SNP ministers are to sit down with leading Scots Tories to discuss taking swift action to ensure sex attackers cannot shake off monitoring and go underground, emerging later to attack again.

The issue was raised by Bill Aitken, the Conservative justice spokesman, last week during Alex Salmond's opening statement as First Minister. A promised meeting will take place soon to consider the proposals.

These include naming sex offenders who breach their conditions, tagging offenders and satellite tracking, and the possible introduction of lie detector tests, although ministers are understood to have doubts about the effectiveness of the latter.

Angelika Kluk's murderer, Peter Tobin, is an example of someone on the sex offenders' register who evaded police surveillance and went underground for almost a year, before emerging to kill the Polish student.

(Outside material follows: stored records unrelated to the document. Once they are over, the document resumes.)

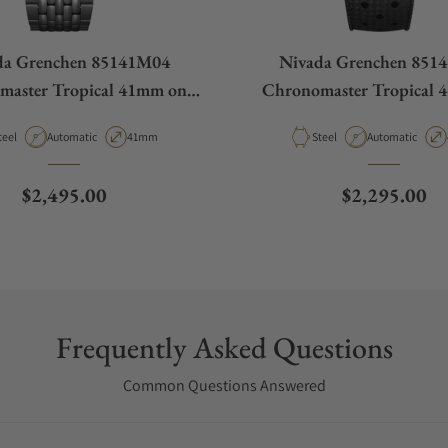
da Grenchen 85141M04
Nivada Grenchen 851
master Tropical 41mm on
Chronomaster Tropical 
ads Of Rice Bracelet
Rubber Tropic Str
aterial
Movement Type
Case Diameter
Material
Movement Type
teel
Automatic
41mm
Steel
Automatic
Regular price
Regular pric
$2,495.00
$2,295.00
Frequently Asked Questions
Common Questions Answered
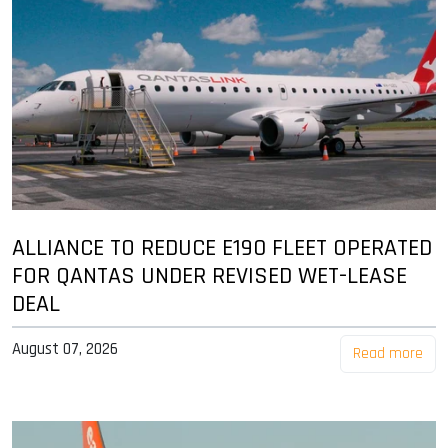
ALLIANCE TO REDUCE E190 FLEET OPERATED
FOR QANTAS UNDER REVISED WET-LEASE
DEAL
August 07, 2026
Read more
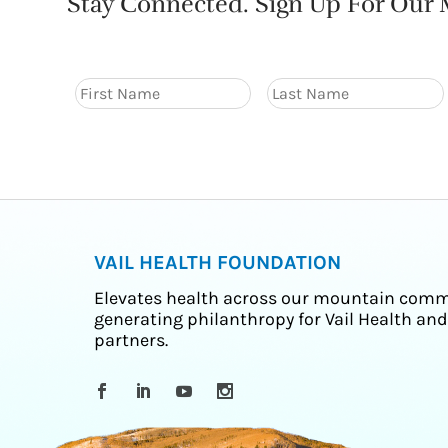
Stay Connected. Sign Up For Our M
VAIL HEALTH FOUNDATION
Elevates health across our mountain comm
generating philanthropy for Vail Health and
partners.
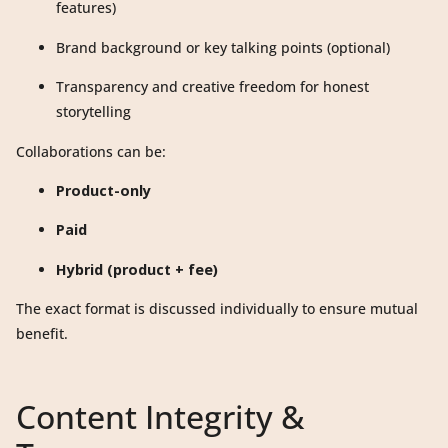
features)
Brand background or key talking points (optional)
Transparency and creative freedom for honest
storytelling
Collaborations can be:
Product-only
Paid
Hybrid (product + fee)
The exact format is discussed individually to ensure mutual
benefit.
Content Integrity &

At the weekend, serial sex offender Morris Petch was recaptured by police after going on the run while on bail awaiting sentence for rape, another case which critics say prove the current system is not working.

A spokeswoman for the Scottish Executive said yesterday: "The First Minister said in parliament last week that he is very happy to meet with Bill Aitken to discuss the best way forward to crack down on sex offenders.

"The Scottish government is keen to reach a consensus on the matter. Ministers believe that a traffic light system, with the police and procurator-fiscal able to trigger a red alert' in a variety of circumstances, offers a positive way forward.

"But equally, they are very willing to discuss other similar proposals in the hope that the parliament can move forward together."

Mr Aitken, who will meet Mr Salmond and Justice Secretary Kenny MacAskill in the near future, said: "I think the majority view in the parliament is that something should be done in respect of the operation of the sex offenders' register, which is not working as we would have hoped. I think the vast majority of MSPs agree with that and I am hopeful that changes can be made."

Meanwhile, the ex-wife of convicted killer Peter Tobin has been interviewed as part of a police investigation into the disappearance of a teenager 16 years ago.

Vicky Hamilton, 15, went missing while waiting for a bus in Bathgate, West Lothian, in February 1991.

Last week it emerged Tobin, the man convicted of raping and murdering Polish student Angelika Kluk, lived less than a mile away from where Vicky was last seen.

Lothian and Borders Police had said they planned to search his former house in Bathgate.

His ex-wife, Cathy Wilson, told the Sunday Mail newspaper she had been questioned by police and that they had taken a DNA sample.

Ms Wilson, 37, said she left Tobin, and the Bathgate house they shared, in January 1991, a month before the teenager went missing. She said: "The police contacted me. They wanted to know about the house, the layout, how many times we decorated and when we decorated. They took a DNA sample of my saliva."

A source close to the investigation said that everyone who had ever lived in the house was being interviewed and that Ms Wilson had not been singled out.

The source said: "It's for elimination purposes. We want to build a picture of who has lived in the house and will be speaking to many people."

Police recently reopened the case of the teenager, who had been making her way home to Redding, near Falkirk, after visiting her sister.

During the investigation into Ms Kluk's murder it emerged that Tobin, 60, lived for a time in Bathgate.

He was found guilty of raping and murdering Ms Kluk in September last year then dumping her body underneath St Patrick's Church in Anderston, Glasgow.